> DOCUMENT EXTRACT:
**********

# Webster engine metrc?



## Ukko (Apr 5, 2018)

Is there Webster engine plans in metric?


----------



## Longboy (Apr 5, 2018)

Probably not. But for model plans specified in a different measurement and fastener size than what you are accustomed to, use a conversion chart available on the web. You can pen in the Metric equivalent on each page of the Webster plans next to the Standard sizes given.:thumbup:


----------



## Ukko (Apr 5, 2018)

Would this engine be easy to build for beginner? http://www.plans-for-everything.com/downloads/ic_engines/ICG_4Stroke.pdf


----------



## Longboy (Apr 5, 2018)

The Webster engine is a first choice for many a new hobby machinist and was for me. In my case I tackled what I perceived to be the most difficult part ....the valve block. If I couldn't make these tiny valves and get them to seal in the valve guides, then I wouldn't have to go any farther. Made the 3 piece blocks, valves and their guides. I did use a sealant between the aluminum block pieces and tested for leakage with a blow off nozzle from the air compressor at 7 PSI through the ports and they didn't leak! Onward I went with the other plan pages and completed Webster. That was 2010 and currently I have just finished my 9th gas engine, all original concept builds.

You can find my postings here on HMEM:     http://www.homemodelenginemachinist.com/showthread.php?t=7555

The Webster Plans:    http://www.blooo.fr/vapeur/vacuum/plan_webster.pdf

Other's story on the Webster available online and many Youtube videos too!


----------



## Mechanicboy (Apr 5, 2018)

In fact the imperial measure is not difficult to read on the digital caliber: First set the measure to example 0.250 inches, then click on button "mm/inc" on digital caliber and it will show 6,35 mm on display. Or write in millimeter on the plan after you has calculated from inches to millimeter. The drill, bolt/nut, rod, plate, block, pipe etc in imperial can you replace with nearest measure in milimeter, it will not affect the performance of the engine when the engine is builded in millimeter.

**********

> REQUIRED ACTIONS:
a) List every web address that appears in the Webster engine forum thread.
b) Pick up the Webster engine forum thread after its last post and carry it on.

> DATASET CONTENT:
**********

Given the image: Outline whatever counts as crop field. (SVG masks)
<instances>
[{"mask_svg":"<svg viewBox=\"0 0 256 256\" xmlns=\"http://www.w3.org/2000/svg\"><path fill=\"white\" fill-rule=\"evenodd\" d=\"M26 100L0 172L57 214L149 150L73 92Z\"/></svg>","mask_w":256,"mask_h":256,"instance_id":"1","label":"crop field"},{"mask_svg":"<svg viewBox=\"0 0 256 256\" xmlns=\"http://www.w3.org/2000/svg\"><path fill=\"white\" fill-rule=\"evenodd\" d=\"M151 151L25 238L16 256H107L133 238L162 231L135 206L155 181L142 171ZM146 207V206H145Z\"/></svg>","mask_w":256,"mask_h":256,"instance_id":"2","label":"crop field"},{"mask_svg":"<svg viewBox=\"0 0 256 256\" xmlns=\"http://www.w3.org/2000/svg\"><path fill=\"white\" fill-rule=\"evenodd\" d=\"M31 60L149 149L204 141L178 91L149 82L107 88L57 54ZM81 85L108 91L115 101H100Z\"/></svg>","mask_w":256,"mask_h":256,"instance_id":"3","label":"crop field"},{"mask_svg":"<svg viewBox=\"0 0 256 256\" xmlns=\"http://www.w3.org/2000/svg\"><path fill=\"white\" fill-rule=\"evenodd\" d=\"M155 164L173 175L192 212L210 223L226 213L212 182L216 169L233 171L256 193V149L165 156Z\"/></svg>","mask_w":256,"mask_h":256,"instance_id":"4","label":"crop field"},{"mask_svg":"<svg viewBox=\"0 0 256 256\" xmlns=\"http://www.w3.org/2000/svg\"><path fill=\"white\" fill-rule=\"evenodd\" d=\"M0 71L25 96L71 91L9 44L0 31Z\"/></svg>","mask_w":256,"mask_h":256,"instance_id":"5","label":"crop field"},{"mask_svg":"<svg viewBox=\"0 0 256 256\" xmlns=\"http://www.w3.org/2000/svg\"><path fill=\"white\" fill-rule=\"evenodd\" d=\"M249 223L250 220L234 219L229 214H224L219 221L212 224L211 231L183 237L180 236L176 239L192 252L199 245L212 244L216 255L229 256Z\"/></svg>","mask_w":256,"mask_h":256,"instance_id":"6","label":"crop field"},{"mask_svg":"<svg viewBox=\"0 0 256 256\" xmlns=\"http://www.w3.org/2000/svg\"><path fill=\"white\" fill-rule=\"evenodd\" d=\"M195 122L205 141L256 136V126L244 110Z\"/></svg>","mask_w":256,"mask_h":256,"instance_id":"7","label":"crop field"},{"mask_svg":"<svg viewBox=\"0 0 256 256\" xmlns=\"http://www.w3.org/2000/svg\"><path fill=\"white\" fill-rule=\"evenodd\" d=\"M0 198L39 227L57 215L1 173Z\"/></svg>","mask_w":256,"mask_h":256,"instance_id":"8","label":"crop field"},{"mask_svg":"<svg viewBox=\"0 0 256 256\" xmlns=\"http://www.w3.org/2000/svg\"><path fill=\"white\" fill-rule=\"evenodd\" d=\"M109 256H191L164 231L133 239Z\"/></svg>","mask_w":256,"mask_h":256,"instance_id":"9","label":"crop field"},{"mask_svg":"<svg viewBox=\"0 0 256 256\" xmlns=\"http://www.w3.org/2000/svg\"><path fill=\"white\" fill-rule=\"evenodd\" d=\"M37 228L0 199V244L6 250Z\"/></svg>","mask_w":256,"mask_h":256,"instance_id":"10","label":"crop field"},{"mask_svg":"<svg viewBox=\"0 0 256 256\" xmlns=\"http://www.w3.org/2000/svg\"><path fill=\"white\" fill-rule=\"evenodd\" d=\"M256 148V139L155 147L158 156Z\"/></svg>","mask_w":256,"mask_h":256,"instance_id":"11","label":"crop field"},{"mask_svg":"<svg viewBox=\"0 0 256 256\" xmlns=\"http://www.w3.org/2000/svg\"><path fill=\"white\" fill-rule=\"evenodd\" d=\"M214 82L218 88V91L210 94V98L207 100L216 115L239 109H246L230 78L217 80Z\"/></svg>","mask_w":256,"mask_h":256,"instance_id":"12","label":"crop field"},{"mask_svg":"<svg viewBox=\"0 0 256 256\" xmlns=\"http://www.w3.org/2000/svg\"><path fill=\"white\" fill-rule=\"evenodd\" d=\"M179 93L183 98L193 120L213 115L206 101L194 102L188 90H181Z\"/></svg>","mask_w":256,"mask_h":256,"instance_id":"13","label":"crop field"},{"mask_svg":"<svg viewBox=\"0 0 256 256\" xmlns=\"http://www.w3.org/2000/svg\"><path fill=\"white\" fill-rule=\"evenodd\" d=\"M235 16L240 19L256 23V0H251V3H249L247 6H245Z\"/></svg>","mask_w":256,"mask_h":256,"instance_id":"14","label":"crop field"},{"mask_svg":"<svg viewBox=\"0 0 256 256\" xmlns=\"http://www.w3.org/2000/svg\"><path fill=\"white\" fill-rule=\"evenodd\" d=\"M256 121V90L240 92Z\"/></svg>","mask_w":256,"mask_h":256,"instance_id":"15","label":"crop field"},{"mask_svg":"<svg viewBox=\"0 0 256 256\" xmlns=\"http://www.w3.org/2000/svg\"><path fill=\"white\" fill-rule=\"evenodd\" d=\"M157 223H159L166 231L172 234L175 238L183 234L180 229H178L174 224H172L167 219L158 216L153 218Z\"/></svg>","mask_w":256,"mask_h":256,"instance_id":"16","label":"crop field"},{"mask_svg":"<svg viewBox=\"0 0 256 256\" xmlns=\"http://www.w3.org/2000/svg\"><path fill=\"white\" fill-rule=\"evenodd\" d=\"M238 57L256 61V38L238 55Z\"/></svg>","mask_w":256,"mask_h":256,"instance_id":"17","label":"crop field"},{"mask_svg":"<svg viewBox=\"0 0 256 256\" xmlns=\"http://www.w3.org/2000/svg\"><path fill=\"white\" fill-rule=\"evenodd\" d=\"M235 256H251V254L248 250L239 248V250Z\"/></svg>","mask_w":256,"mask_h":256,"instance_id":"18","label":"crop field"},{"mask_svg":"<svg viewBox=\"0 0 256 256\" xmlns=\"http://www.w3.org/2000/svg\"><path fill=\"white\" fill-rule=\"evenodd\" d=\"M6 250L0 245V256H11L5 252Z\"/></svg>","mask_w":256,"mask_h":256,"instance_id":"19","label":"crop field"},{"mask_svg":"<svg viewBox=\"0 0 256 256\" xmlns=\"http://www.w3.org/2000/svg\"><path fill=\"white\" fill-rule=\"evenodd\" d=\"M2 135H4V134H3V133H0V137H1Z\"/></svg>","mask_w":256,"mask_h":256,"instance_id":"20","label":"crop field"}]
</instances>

**********

> PER-TASK ANSWERS:
a)
http://www.plans-for-everything.com/downloads/ic_engines/ICG_4Stroke.pdf
http://www.homemodelenginemachinist.com/showthread.php?t=7555
http://www.blooo.fr/vapeur/vacuum/plan_webster.pdf

b)
----------



## Jasonb (Apr 6, 2018)

Just contact one of the Chinese companies that are making the Webster and selling them on e-bay and you too will be able to make them from their drawings/CAD files.


----------



## Brian Rupnow (Apr 6, 2018)

UKKO--The engine that you posted the plans for should actually be a good model for a beginner. Go ahead--build it. Start a thread on here about the build, take lots of pictures of your progress, and don't be shy about asking questions. There are some amazingly talented people on this forum who will help you. I was raised on the imperial (inch) system and although I had to start using the metric system when I was about 25 years old, I have never been really comfortable with it. (Canada went metric about 1970)  I understand your reluctance to use drawings full of "alien" measurements.---Brian


----------



## cox24711 (Apr 19, 2018)

hey mate! I only started occasionally using a lathe about two years ago until I got my own lathe, a 1956 Myford ML7 at the end of last year (and finished my first engine the webster  then too) Being currently 15 and living in Australia metric is the standard. but having a Myford lathe meant that I now have to use the imperial system. 

So my advice to you is that to get familiar with both of them, so it no longer becomes a hurdle so, no mater what the plans are in and what the machine you use uses, you are able to 'fairly' accurately replicate what the plans specify. Also a big thing that helped me out is this chart that I found in the downloads
http://www.homemodelenginemachinist.com/downloads/engdataa5pdf-81.html
 posted by rake60 who is awesome for doing so.

I hoped this helped.
 if you need any help you know where to come!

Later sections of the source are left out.